I am trying to wrap my head around contention and how it applies to the Application Engine stack.

I have a model that is build like so

class Events(db.Model):
    #Owner Identification Number
    owner_id        = db.StringProperty(required=True)

    #Authentication Token
    auth_token      = db.StringProperty(required=True)

    #generic, b, c, d, ...
    driver          = db.StringProperty(required=True)

    #Start Time and Date
    tStart          = db.DateTimeProperty(auto_now=True)

    #Define whether the event is active or inactive
    active          = db.BooleanProperty(default=False)

    #Payload store, this will store each payload block sent or pulled
    payloads        = db.StringListProperty(indexed=False)

This model holds several events, each event has an owner and a payloads, the owner of the event will be writing payloads to and from his event and many others will be reading from the event, it's sort of a transcription stack.

My question is about contention, Will I be effected by this and if so how can I restructure to prevent it.

Thank you.

4

There are 4 answers

0
systempuntoout On BEST ANSWER

I don't see any problem with your Model :

  1. Events entities will not pay any contention tax as they seem, judgding from your words and example , just root entities outside any entity group.
  2. A frequent update on a single entity can cause contention but I hardly doubt that the owner will update any entity more than one time per second (1QPS is the threshold you have to keep in mind, above that you are in the danger zone).
  3. Datastore read operations do not cause contention problem.
0
Peter Knego On

In your case the limitation that applies is the entity write/update limitation, which is 1 write/update per entity (or entity group) per second.

There is no limitation for reads.

It's still a good idea to use memcache for caching reads in order to lower the cost and improve response time. If you use Python NDB then caching is enabled by default.

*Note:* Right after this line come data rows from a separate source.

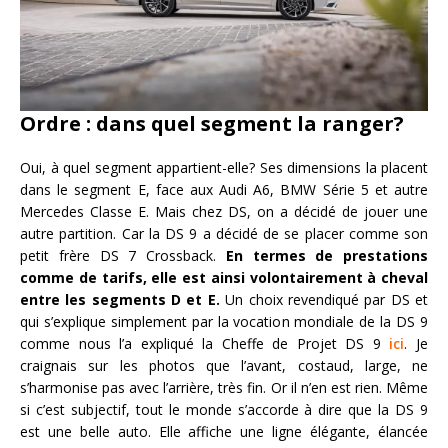
Ordre : dans quel segment la ranger?
Oui, à quel segment appartient-elle? Ses dimensions la placent
dans le segment E, face aux Audi A6, BMW Série 5 et autre
Mercedes Classe E. Mais chez DS, on a décidé de jouer une
autre partition. Car la DS 9 a décidé de se placer comme son
petit frère DS 7 Crossback.
En termes de prestations
comme de tarifs, elle est ainsi volontairement à cheval
entre les segments D et E.
Un choix revendiqué par DS et
qui s’explique simplement par la vocation mondiale de la DS 9
comme nous l’a expliqué la Cheffe de Projet DS 9
ici
. Je
craignais sur les photos que l’avant, costaud, large, ne
s’harmonise pas avec l’arrière, très fin. Or il n’en est rien. Même
si c’est subjectif, tout le monde s’accorde à dire que la DS 9
est une belle auto. Elle affiche une ligne élégante, élancée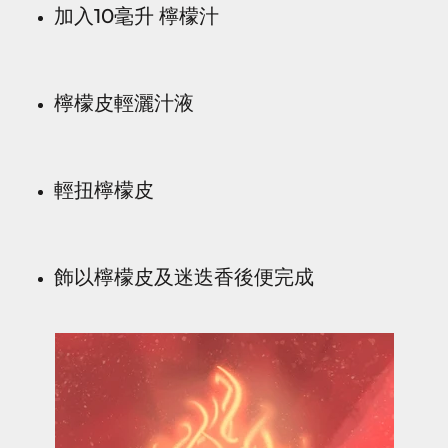
加入10毫升 檸檬汁
檸檬皮輕灑汁液
輕扭檸檬皮
飾以檸檬皮及迷迭香後便完成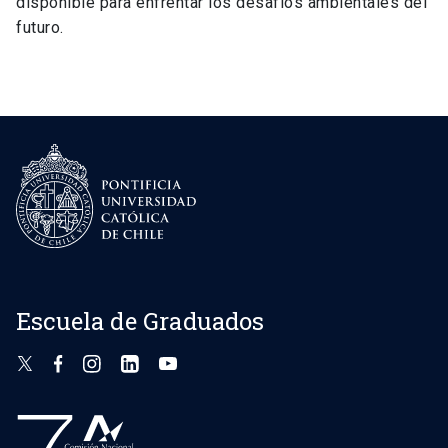
disponible para enfrentar los desafíos ambientales del
futuro.
Escuela de Graduados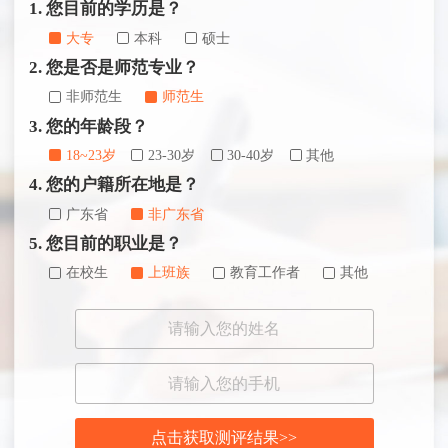
1. 您目前的学历是？
大专
本科
硕士
2. 您是否是师范专业？
非师范生
师范生
3. 您的年龄段？
18~23岁
23-30岁
30-40岁
其他
4. 您的户籍所在地是？
广东省
非广东省
5. 您目前的职业是？
在校生
上班族
教育工作者
其他
点击获取测评结果>>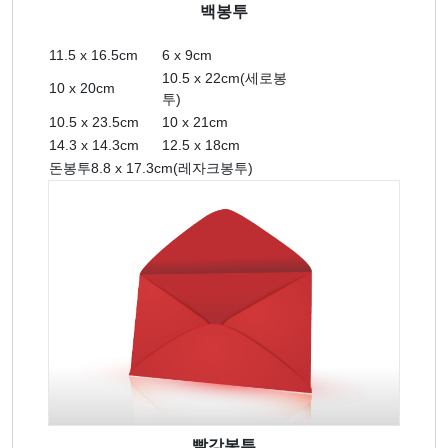
백봉투
11.5 x 16.5cm
6 x 9cm
10.5 x 22cm(세로봉
10 x 20cm
투)
10.5 x 23.5cm
10 x 21cm
14.3 x 14.3cm
12.5 x 18cm
돈봉투8.8 x 17.3cm(레자크봉투)
빨강봉투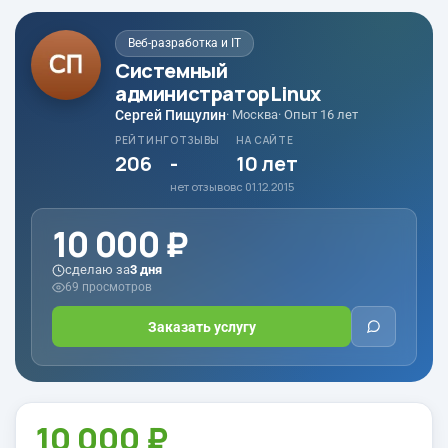
Веб-разработка и IT
Системный
администраторLinux
Сергей Пищулин
· Москва
· Опыт 16 лет
РЕЙТИНГ
ОТЗЫВЫ
НА САЙТЕ
206
-
10 лет
нет отзывов
с 01.12.2015
10 000 ₽
сделаю за
3 дня
69 просмотров
Заказать услугу
10 000 ₽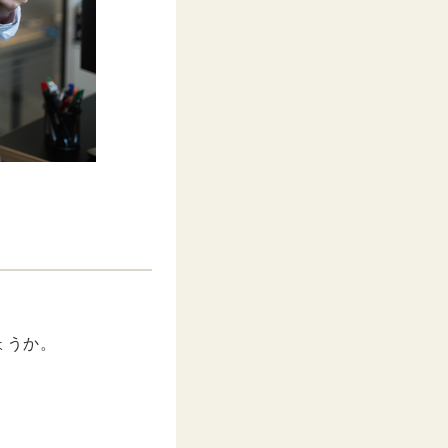
ょうか。
！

Solution: IMHO a good solution for increasing write throughput and concurrently have reads are backends. They are (mostly) always on instances that you can use as a shared memory. So you can batch writes (and flush via Task Queue) while having concurrent reads.

Note: Instances get restarted about once a day, so you cannot treat them as reliable storage - you can use them as smart cache while asynchronously (via backend threads or task queue) transactionally updating entity in datastore.

0
dragonx On

In App Engine, each instance of an Event is read/written as an entire object. You would be worried about contention on each instance of Event. If you must update a single instance of Event frequently, then you may need to worry about contention. If you update different instances, then there's nothing to worry about.

I'm not sure what exactly you mean by contention. You may either be referring to a) transactional integrity or b) limited write performance. You should have no problems with read performance, though you do have the issue of eventual consistency to deal with.

a) If you must read the correct data after an Event instance has been updated, you need to use a datastore get() request by key. A query() request may return old data.

b) If you are worried about write performance, you need to somehow split your entity into multiple entities. You may perhaps considering having multiple Payload entities for each Event, something like:

class Payload(db.Model):
    event = db.ReferenceProperty(Events)
    payload = db.StringProperty()

This way you can write each payload separately, but it'll be slightly more expensive since they need to be indexed and you'll need to query them by event to get them. You may want to set the Event to be the ancestor so you can use ancestor queries for consistent queries.

1
dvliman On

I am new to Google App Engine too. so basically avoiding contention is actually asking how to increase the write throughput. The solutions I could think of are:

  1. Sacrifice Transactions
  2. Batch Writes in memcached
  3. Shard counters
  4. Background Tasks queue

https://developers.google.com/appengine/articles/sharding_counters

https://developers.google.com/appengine/articles/scaling/contention

Any other idea? I would like to know too!